The boy came into contact with bodybuilding cream used by his father. Doctors say the boy's genitals became larger, he grew pubic hair and developed acne. When doctors tested him, they found he had twice the normal level of testosterone in his bloodstream for a boy his age.
Testosterone cream and other products containing anabolic steroids may induce premature sexual development in children, researchers said. That could lead to long-term problems such as rapid bone growth, followed by no growth at all -- causing a child to be unusually short as an adult.
Researchers at the University of North Carolina at Chapel Hill based their findings on the boy's case.

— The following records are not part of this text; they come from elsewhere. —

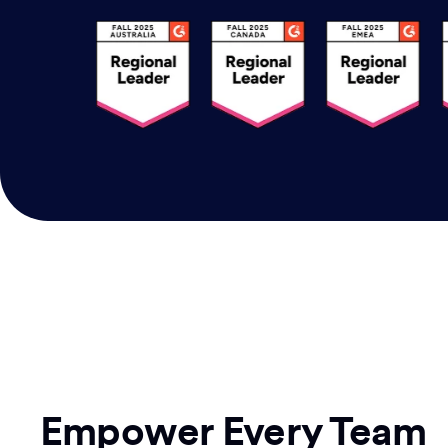
Empower Every Team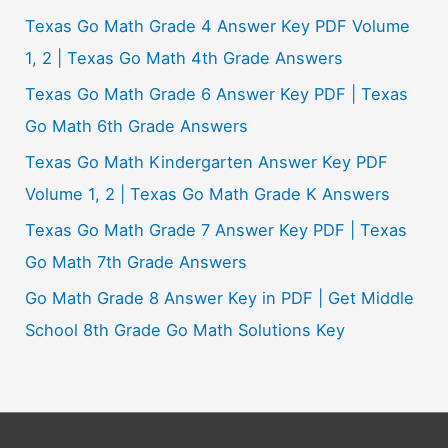
Texas Go Math Grade 4 Answer Key PDF Volume
1, 2 | Texas Go Math 4th Grade Answers
Texas Go Math Grade 6 Answer Key PDF | Texas
Go Math 6th Grade Answers
Texas Go Math Kindergarten Answer Key PDF
Volume 1, 2 | Texas Go Math Grade K Answers
Texas Go Math Grade 7 Answer Key PDF | Texas
Go Math 7th Grade Answers
Go Math Grade 8 Answer Key in PDF | Get Middle
School 8th Grade Go Math Solutions Key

In addition to a "significantly enlarged penis," researchers said exposure to the testosterone cream, which is available by prescription, also caused him to develop pubic hair and mild facial acne.
Eventually, they determined the boy was exposed to testosterone during regular daily contact -- such as piggy back rides -- with his father, who had been applying the cream to his own arms and back as part of a body-building regimen. The boy also may have come into contact with the cream while playing on his father's gym equipment and mats, researchers say.

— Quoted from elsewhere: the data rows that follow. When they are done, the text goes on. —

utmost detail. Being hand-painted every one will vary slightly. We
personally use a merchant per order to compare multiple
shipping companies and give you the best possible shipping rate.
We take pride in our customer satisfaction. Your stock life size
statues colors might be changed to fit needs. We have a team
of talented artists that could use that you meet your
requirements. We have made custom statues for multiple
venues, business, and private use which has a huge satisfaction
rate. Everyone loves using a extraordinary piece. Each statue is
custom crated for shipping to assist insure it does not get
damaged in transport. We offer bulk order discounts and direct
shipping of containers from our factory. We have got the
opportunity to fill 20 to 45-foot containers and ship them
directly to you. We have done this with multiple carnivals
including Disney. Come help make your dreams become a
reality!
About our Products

Four months after the father stopped using the cream, the boy's pubic hair and acne diminished dramatically, researchers said. His penis remained the same.
Researchers say they likely caught the problem in time to save the boy from long-term problems. But they add that parents -- of both boys and girls -- should take note.
"This stuff is all around. You have to be careful," said Dr. Augustin D'Ercole, one of the study's authors and chief of pediatric endocrinology at the University of North Carolina at Chapel Hill.